I have no qualms about their claim and their subsequent results. However, there is no acknowledgement about the poor estimation of \(\mathbf{S}_p\), which leads to poor performance of LDA in the \(p >> n\) case. There have been many suggestions on how to improve this estimation, and often shrinkage methods significantly improve the estimation of \(\mathbf{\Sigma}\). LDA is not always the best choice either because of the need to pool covariance matrices: if the covariance matrix for each class describe very different shapes, then pooling essentially is a weighted average of the shapes, which may lead to a new shape not representative of any class. (This is similar to the classic independent two-sample t-test, where a pooled sample variance is used.)

It would be interesting to see a follow-up study done with the appropriate regularizations performed with LDA and PCA in the \(p >> N\) case.

As a side note, I find it humorous that these methods are often paired against each other.

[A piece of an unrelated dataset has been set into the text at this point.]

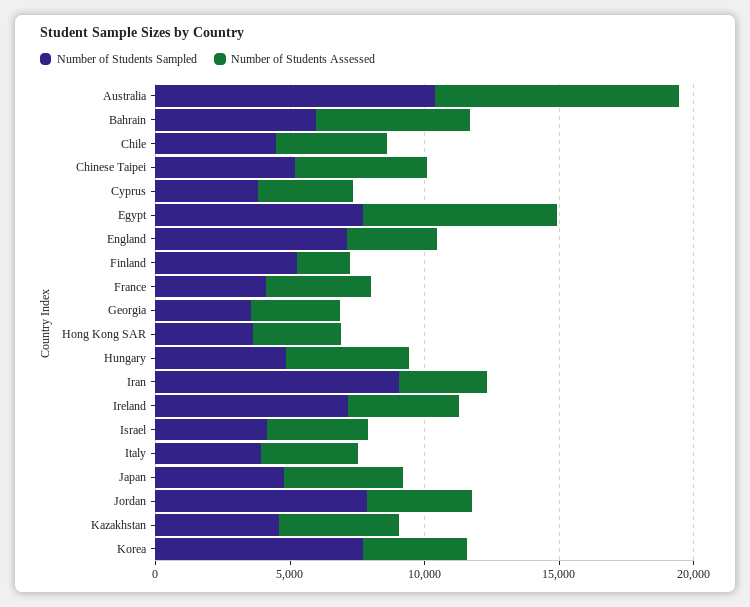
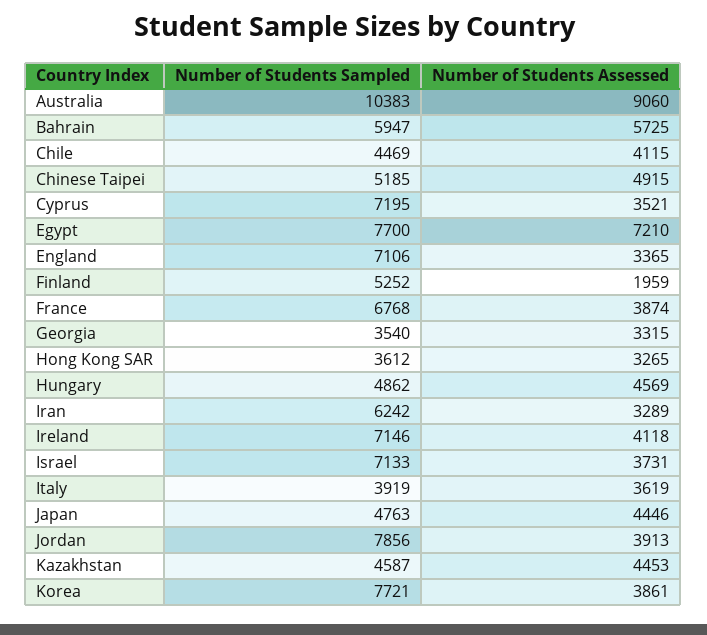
Number of Students Sampled, Cyprus: 4000 -> 7195
Number of Students Sampled, France: 4000 -> 6768
Number of Students Sampled, Iran: 9000 -> 6242
Number of Students Sampled, Israel: 4000 -> 7133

Two bitter enemies, R. A. Fisher and Karl Pearson, developed LDA and PCA, respectively. My favorite quote, which can be found in Agresti’s Categorical Data Analysis (p. 622), within the rivalry is Pearson’s response to a Fisher criticism:

I hold that such a view [Fisher's] is entirely erroneous, and that the writer has done no service to the science of statistics by giving it broad-cast circulation in the pages of the

Journal of the Royal Statistical Society. … I trust my critic will pardon me for comparing him with Don Quixote tilting at the windmill; he must either destroy himself, or the whole theory of probable errors…